■ Görev tanımı
Zamane insanını konu alan metinde "Eskiden  yaşanılan  utanma   (zamanımızda" ile başlayıp "çoğumuz  için ." ile biten bölümü hiçbir değişiklik yapmadan kopyalayın.

■ Verilen metin
Böyle  mi  olması  gerekir ?  Bunlardan  bir  an  önce  sıyrılmak  , kurtulmak  gerekmez  mi?

Tüm  bu  koşturmamız  bizlere  nasıl  bir  paye  vermiş de  kendimizi  hangi  dev  aynasında  görüyoruz  bilinmez .

Eskiden  yaşanılan  utanma   (zamanımızda   çok  küçük  çocuklarda  rastladığımız )  duygusu  ile  birlikte  doğru  davranışlara  iteleyen   mahalle  baskısı    şimdilerde    boş  işleri  gazlayan  sosyal  medya  baskısına  dönüştü  maalesef çoğumuz  için .

 

Adı  Z  kuşağı , X kuşağı ,alfa  ,beta   yada  her  neyse  zamane  insanı  diyelim    maalesef  hem  pek  bir  şey  bilmeyip  araştırmayan  hem  de  her  şeyi  biliyormuş  gibi  eleştiri  yapıp  kafa  tutan  bir  haletiruhiyeyle   karşımıza  çıkıyor .Her  şeyi  bilmek  mümkün mü  diyeceksiniz . Tabi ki  değil . Ama  öğrenmemek,  ahkam  kesmek   daha da   büyük  yanlış . Bu  kişiler  biraz  bilen  ve  cevap  veren   (çünkü  asıl  bilenlerin  çoğu  konuşmamayı tercih ediyor)   biriyle  karşılaşınca  da  hemen  hedef  tahtası  yapıp  küçümseyerek    sindirmeye  çalışıyor . Olmadı  konuyu  değiştirip  alakasız    sorularla  cahilliğini  gizlemek  için   çırpınırken  bataklığın  içine  gömüldüğünün  farkına  varamıyor .Keşke  ders  alabilsek . Nerde …

Zamanın  ters , sohbetin  faydasız , herkesin  bezgin  ve  her başın  bir  ağrı  taşıdığını  görünce  evime  kapanıp  haysiyetimi  korudum  diyen  13. y.y.’da   yaşamış  ünlü  filozof   Farabi’ye  kulak  verirsek  çok  farklı  mıyız ?

■ Alıntılanan veriler
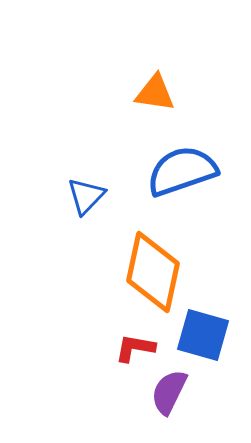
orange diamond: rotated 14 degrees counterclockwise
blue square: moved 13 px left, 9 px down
---
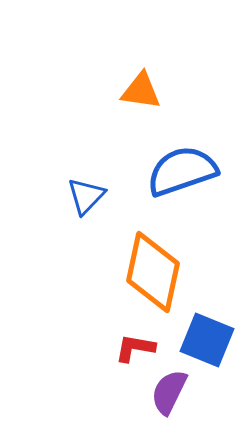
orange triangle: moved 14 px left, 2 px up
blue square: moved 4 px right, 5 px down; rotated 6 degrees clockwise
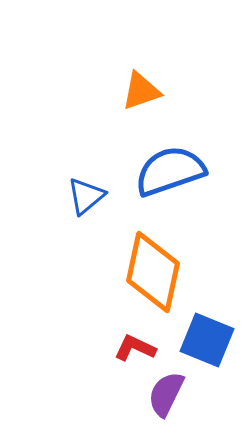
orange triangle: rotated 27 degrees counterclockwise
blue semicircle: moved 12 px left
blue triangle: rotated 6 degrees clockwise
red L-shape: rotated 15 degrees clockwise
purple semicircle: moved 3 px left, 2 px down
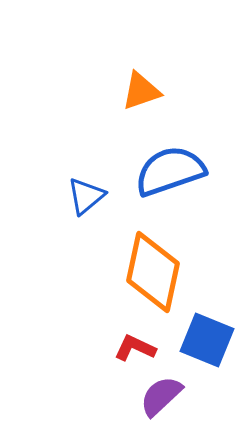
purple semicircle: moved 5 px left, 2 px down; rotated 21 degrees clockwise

■ Doğru cevap
Eskiden  yaşanılan  utanma   (zamanımızda   çok  küçük  çocuklarda  rastladığımız )  duygusu  ile  birlikte  doğru  davranışlara  iteleyen   mahalle  baskısı    şimdilerde    boş  işleri  gazlayan  sosyal  medya  baskısına  dönüştü  maalesef çoğumuz  için .